具体的に何をどう感じ取ったかというと、僕の頭の中は、こんな感じです。

  1. 田舎でのんびり暮らしたい、そのためにはどうしてもクルマに頼らざるを得ない
  2. 余暇時間を劇的に増やすために、少しでもはやく自動運転技術を確立してほしい
  3. エンジン車よりも、EV車のほうが、はるかに自動運転制御が容易であるはずだ
  4. というわけで、EV車の開発普及をみんなで頑張ってほしい
  5. もちろん環境に優しいという点も重要だ
  6. そのためには、安全な車載用電池をリーズナブルに大量生産できないとならない
  7. 『電池の覇者』という本を読むと、すごく面白かった←いまここ

ちょうど今朝の日経新聞の一面トップも「中国産EV,輸出始動」という記事でした。
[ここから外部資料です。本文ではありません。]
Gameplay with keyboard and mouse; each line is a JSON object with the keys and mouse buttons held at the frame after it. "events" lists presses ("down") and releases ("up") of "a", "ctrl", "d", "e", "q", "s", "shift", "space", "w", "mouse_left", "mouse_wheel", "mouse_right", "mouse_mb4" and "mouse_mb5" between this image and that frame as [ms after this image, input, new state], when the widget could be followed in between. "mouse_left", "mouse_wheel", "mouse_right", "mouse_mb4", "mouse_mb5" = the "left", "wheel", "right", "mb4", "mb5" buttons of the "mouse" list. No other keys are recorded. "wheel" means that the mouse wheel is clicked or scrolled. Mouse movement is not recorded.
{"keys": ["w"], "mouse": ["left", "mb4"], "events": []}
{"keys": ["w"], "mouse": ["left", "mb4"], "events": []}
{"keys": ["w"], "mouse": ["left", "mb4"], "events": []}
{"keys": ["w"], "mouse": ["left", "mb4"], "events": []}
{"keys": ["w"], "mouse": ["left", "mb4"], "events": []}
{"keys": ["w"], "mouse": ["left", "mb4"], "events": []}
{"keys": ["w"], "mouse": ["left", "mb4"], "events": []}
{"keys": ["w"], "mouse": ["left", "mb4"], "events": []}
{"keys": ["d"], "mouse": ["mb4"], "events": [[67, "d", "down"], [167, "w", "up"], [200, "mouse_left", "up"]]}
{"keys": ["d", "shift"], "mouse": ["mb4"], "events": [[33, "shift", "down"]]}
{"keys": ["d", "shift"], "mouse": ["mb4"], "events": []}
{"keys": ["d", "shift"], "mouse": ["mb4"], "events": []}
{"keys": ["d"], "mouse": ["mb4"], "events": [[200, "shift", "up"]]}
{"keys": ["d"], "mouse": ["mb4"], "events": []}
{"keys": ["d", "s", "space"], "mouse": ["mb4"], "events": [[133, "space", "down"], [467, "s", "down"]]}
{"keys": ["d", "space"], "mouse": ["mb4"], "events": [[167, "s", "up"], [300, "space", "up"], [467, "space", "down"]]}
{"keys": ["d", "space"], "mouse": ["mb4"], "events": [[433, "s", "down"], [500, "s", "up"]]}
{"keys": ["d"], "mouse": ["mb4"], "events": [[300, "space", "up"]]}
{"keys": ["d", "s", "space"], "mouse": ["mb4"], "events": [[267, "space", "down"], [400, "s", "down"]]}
また、僕の経営する会社(ニンバリ)の斜め向かいにあるブルーエナジーさん(GSユアサと本田技研工業の合弁会社)が200億の投資をされているというニュースの背景についても、理解を深める事ができました。

リチウムイオン二次電池の開発でノーベル化学賞(2000年)を受賞された吉野さん(@旭化成)との親交話や、初めて量産化したのはソニーだったという話や、その電池事業を村田製作所に売ったという話(2017年)を、業界人から直接聞くことはなかったので、本当にとっても勉強になりました。

また、中国の脅威も感じました。中国は、エンジン積載車(HEV含む)ではもう日本車(要はトヨタとホンダ)にかなわないので、はなからEVで勝負するという国の方針だそうです。将来EV技術で中国が圧倒的にリードしたとき、貿易規制などの外交カードを切られると、日本の国益に関わる話になるのではないでしょうか。

一方で、品質に対する日本の要求意識が、いかに中韓に比べて高いかという話も具体的に本書に書かれていましたので、なんだかんだいって日本の製造業がそう簡単に中国に負けるとも思えません。

made in japanの高品質なものづくりで、日本経済を成長させ、世界全体がもっと豊かで日々の生活が楽しいものになるように、毎日の仕事を頑張ろうと思いました。